Dataset extract below:

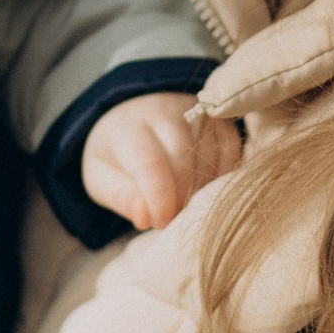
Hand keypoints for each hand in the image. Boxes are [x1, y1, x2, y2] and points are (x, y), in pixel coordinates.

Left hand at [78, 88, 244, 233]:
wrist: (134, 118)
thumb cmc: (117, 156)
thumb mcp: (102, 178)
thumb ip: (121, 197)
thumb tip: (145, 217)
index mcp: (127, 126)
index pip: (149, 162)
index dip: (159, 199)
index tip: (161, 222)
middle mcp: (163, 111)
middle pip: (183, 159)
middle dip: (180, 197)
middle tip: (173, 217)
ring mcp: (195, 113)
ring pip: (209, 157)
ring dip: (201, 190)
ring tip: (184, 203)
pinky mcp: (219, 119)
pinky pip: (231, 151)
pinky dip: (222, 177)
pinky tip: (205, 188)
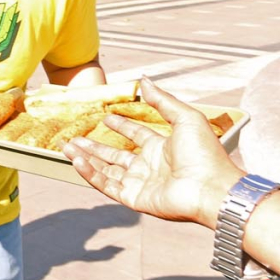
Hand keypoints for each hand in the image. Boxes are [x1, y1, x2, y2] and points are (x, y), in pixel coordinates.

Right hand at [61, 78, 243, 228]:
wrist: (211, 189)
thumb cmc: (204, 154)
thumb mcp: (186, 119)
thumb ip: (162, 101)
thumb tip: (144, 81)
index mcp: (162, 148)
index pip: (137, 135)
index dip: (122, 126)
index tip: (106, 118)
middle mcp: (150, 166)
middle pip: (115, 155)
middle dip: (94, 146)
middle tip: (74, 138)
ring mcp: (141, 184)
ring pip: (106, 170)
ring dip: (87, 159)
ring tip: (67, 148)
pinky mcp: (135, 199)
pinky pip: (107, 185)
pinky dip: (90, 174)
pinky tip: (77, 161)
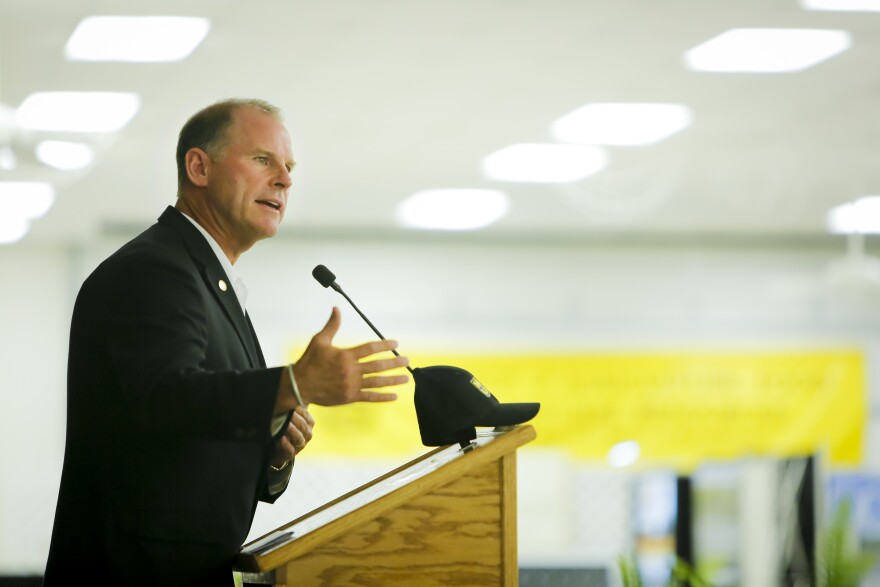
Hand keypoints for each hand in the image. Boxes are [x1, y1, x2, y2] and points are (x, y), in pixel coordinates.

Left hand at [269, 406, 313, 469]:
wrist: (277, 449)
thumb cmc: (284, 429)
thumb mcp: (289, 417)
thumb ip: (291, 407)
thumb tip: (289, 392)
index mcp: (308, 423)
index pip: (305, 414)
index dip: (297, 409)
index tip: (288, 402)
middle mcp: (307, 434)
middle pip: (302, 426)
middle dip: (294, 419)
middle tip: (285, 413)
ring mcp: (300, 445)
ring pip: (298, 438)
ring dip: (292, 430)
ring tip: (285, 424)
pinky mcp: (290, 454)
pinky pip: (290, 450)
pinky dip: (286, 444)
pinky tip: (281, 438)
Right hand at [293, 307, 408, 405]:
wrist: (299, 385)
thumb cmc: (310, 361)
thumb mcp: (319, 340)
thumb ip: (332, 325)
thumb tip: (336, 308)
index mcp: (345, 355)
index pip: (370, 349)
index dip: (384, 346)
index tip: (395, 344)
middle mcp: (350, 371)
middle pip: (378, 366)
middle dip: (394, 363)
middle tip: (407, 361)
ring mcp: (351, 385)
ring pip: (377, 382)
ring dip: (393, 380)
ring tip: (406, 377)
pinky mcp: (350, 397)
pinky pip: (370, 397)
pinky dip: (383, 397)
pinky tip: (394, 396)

End of Dataset extract.

▶ **Goal of the exercise**: Give back each entry exactly as it appears. Leave pictures out.

▶ **Answer area**:
Hand keypoints for each hand in the image. Boxes are [x1, y1, x2, y2] and points are (x, y), in pixel coordinates.

Left hand at [78, 88, 244, 233]:
wrist: (134, 118)
thumb cmc: (117, 156)
thumb mcp: (102, 178)
thumb ip: (121, 197)
thumb tip: (145, 217)
index mcp: (127, 126)
index pip: (149, 162)
index dip: (159, 199)
index tip: (161, 222)
middle mcp: (163, 111)
middle pip: (183, 159)
middle dip: (180, 197)
middle tip: (173, 217)
ring mcp: (195, 113)
ring pip: (209, 157)
ring dip: (201, 190)
ring tip: (184, 203)
pinky mcp: (219, 119)
pinky pip: (231, 151)
pinky dip: (222, 177)
pinky tip: (205, 188)
Hand keypoints for each hand in the image. Boxes are [x1, y1, x2, y2] and points are (x, y), in pixel coordinates.

Right hand at [61, 78, 243, 228]:
wrist: (211, 189)
thumb cmc: (204, 154)
thumb mcp: (186, 119)
thumb ip: (162, 101)
thumb tip: (144, 81)
index mcp: (162, 148)
index pip: (137, 135)
index dip: (122, 126)
index tip: (106, 118)
middle mcp: (150, 166)
middle pip: (115, 155)
middle dip: (94, 146)
middle tip: (74, 138)
ring mcp: (141, 184)
ring pip: (106, 170)
ring dip: (87, 159)
ring tip: (67, 148)
pinky mcp: (135, 199)
pinky pip: (107, 185)
pinky dip: (90, 174)
pinky tip: (77, 161)
Hand keypoints for each hand in the image. Boxes are [x1, y1, x2, y2] and points are (x, y), in pixel coordinates.

Left hand at [269, 406, 313, 469]:
wrist: (277, 449)
thumb cmc: (284, 429)
thumb mcp: (289, 417)
thumb ip: (291, 407)
thumb tip: (289, 392)
index mcp: (308, 423)
index pip: (305, 414)
index dip: (297, 409)
index tip: (288, 402)
middle mcp: (307, 434)
middle pip: (302, 426)
middle dip: (294, 419)
middle tip: (285, 413)
ring mcp: (300, 445)
ring pip: (298, 438)
ring dip: (292, 430)
ring tip: (285, 424)
pinky mcp: (290, 454)
pinky pip: (290, 450)
pinky dip: (286, 444)
pinky tip: (281, 438)
Right hand at [293, 307, 408, 405]:
wrist: (299, 385)
thumb cmc: (310, 361)
thumb mcp: (319, 340)
thumb ip: (332, 325)
thumb tip: (336, 308)
index mcp: (345, 355)
index pip: (370, 349)
index dip: (384, 346)
index tip: (395, 344)
middle mcp: (350, 371)
middle pip: (378, 366)
middle dip: (394, 363)
middle tip: (407, 361)
ring mcp: (351, 385)
ring pip: (377, 382)
ring dip: (393, 380)
ring tip: (406, 377)
pinky mcp: (350, 397)
pinky pip: (370, 397)
pinky dip: (383, 397)
pinky tip: (394, 396)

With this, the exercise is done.